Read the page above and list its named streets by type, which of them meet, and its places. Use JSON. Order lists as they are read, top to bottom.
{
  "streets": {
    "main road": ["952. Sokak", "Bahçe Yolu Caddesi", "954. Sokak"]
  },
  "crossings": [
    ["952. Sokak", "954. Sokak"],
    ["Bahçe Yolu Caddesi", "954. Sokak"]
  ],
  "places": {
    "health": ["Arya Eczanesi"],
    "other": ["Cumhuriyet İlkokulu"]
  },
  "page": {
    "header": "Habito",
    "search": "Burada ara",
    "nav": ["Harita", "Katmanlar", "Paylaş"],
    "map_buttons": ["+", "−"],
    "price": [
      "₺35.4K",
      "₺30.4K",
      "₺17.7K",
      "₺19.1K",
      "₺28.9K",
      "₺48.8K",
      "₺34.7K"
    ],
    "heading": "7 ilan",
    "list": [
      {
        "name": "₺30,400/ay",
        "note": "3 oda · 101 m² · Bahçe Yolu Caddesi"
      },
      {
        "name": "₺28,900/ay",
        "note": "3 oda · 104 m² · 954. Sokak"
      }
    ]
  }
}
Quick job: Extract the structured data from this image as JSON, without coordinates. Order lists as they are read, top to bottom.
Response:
---
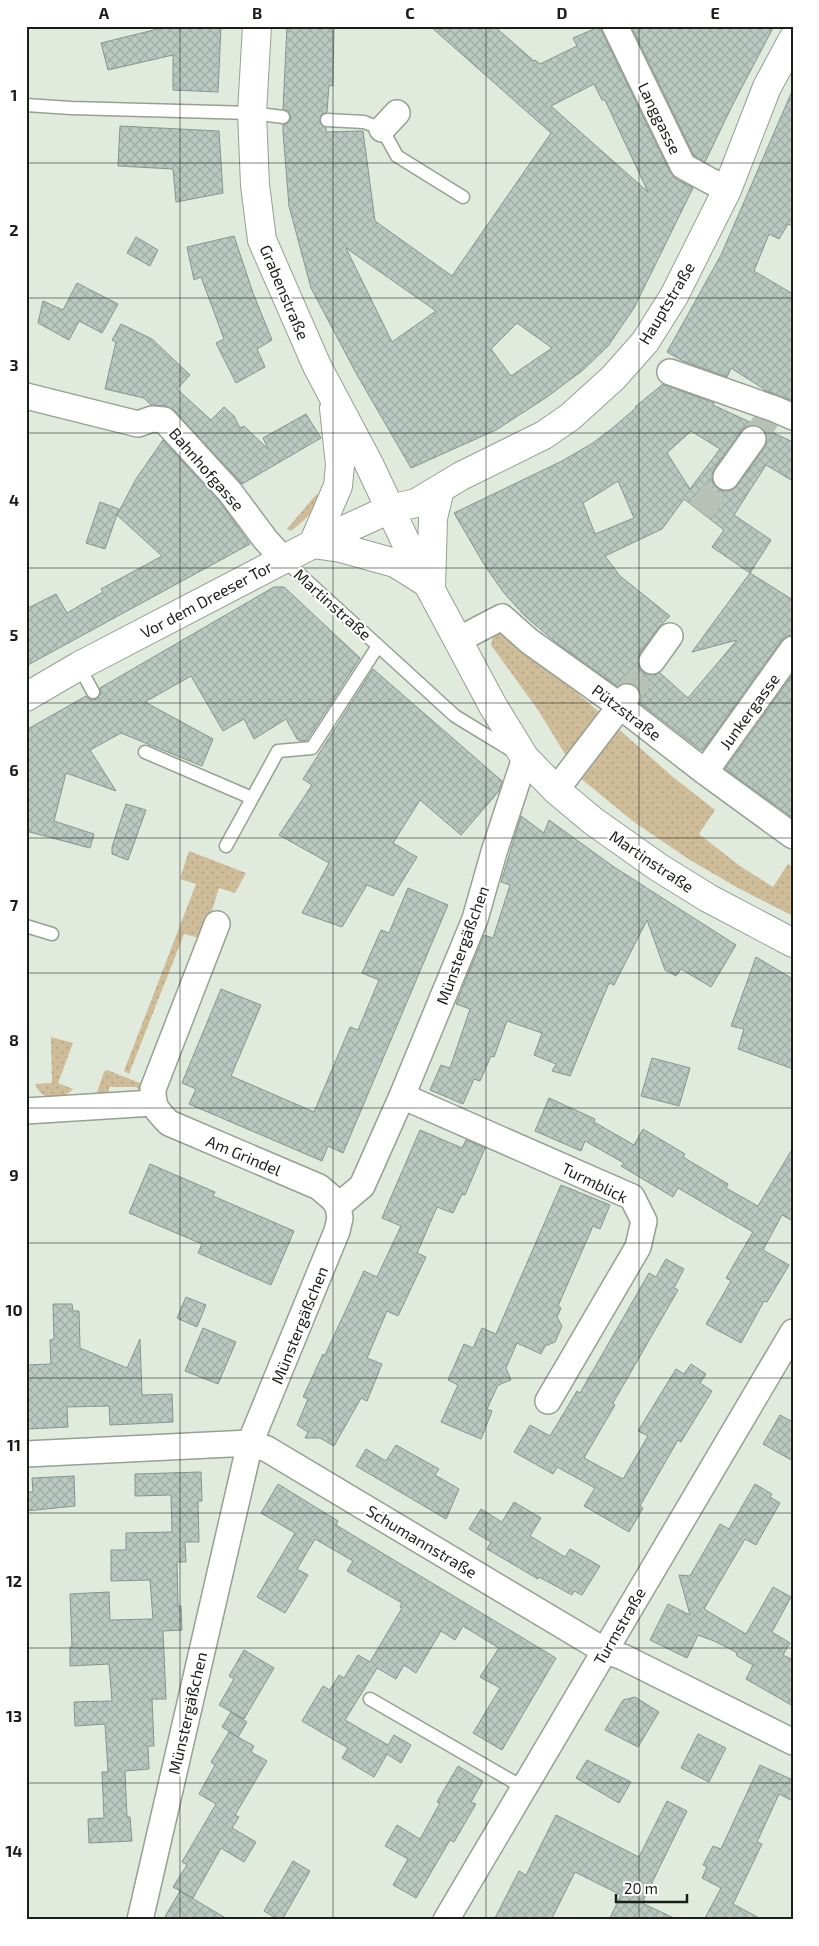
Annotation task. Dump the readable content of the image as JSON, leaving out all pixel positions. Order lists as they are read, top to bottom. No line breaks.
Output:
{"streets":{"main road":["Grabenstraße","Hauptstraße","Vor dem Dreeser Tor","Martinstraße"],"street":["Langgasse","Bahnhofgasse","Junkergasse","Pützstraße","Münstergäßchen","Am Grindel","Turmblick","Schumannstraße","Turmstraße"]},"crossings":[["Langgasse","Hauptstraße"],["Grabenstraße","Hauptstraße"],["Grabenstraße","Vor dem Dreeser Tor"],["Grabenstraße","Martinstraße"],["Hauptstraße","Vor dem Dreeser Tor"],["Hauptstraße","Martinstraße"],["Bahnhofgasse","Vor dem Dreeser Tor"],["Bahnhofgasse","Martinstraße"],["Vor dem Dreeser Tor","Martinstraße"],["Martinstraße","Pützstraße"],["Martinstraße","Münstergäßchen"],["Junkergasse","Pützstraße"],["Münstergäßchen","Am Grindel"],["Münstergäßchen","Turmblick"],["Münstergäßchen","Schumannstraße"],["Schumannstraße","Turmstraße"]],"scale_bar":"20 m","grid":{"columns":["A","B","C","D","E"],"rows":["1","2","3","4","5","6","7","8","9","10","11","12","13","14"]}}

> DIRECTIONS FOR THIS TASK: Report how many lines above include "image". Nothing else.

> TASK SOLUTION: 2